- **Texte de la page**:
* * * *
Ce prodigue est intéressé : trait de famille que le marquis note en commun chez tous ses enfans : « avec toutes leurs déprédations, ils sont intéressés ; » ils avaient de qui tenir, et des deux côtés, paternel et maternel. Pour ce qui est du comte, « il a, en sus de ses autres bonnes qualités, celle d’emprunter à toutes les mains : sergens, soldats, tout lui est égal. » Emprunter pour ne pas rendre constitue une opération financière qui, d’après les usages du XVIIIe siècle, était jugée un peu moins sévèrement qu’elle ne le serait aujourd’hui. Mais il n’y a pas un détail de la vie de Mirabeau où ne se mêle la question d’argent ; il n’est accueilli dans aucune maison, qu’il ne la mette au pillage. Entendez d’ailleurs ce mot d’intérêt dans son acception la plus complète. Il est rare qu’une démarche quelconque de Mirabeau ne s’explique pas par le profit qu’il espère en tirer. Sa fougue peut bien l’entraîner, mais ce n’est jamais sur la pente du sacrifice. Sa folie calcule et raisonne ; elle s’accommode à merveille avec le sens pratique le plus avisé. On cherche vainement un cas où il se soit oublié lui-même, et dévoué pour autrui. Et tout nous ramène à la constatation d’un égoïsme foncier et forcené.
* * * *
- **Données extraites**:
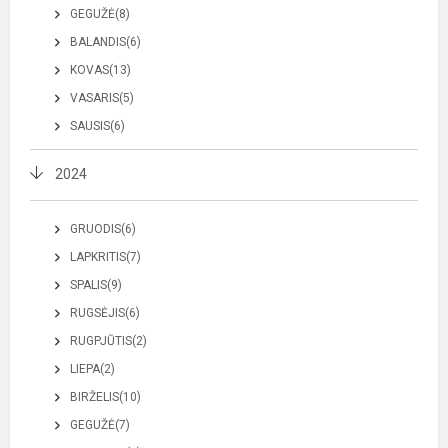
GEGUŽĖ(8)
BALANDIS(6)
KOVAS(13)
VASARIS(5)
SAUSIS(6)
2024
GRUODIS(6)
LAPKRITIS(7)
SPALIS(9)
RUGSĖJIS(6)
RUGPJŪTIS(2)
LIEPA(2)
BIRŽELIS(10)
GEGUŽĖ(7)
* * * *
- **Consigne**:
Résumez en deux phrases l'extrait consacré à Mirabeau.

- **Votre réponse**:
Prodigue mais intéressé comme tous les enfants du marquis, Mirabeau emprunte à n'importe qui, sergents comme soldats, et met au pillage chaque maison qui l'accueille. Presque toutes ses démarches s'expliquent par le profit qu'il espère en tirer, et sa folie calculatrice ne le mène jamais au sacrifice, ce qui révèle un égoïsme foncier et forcené.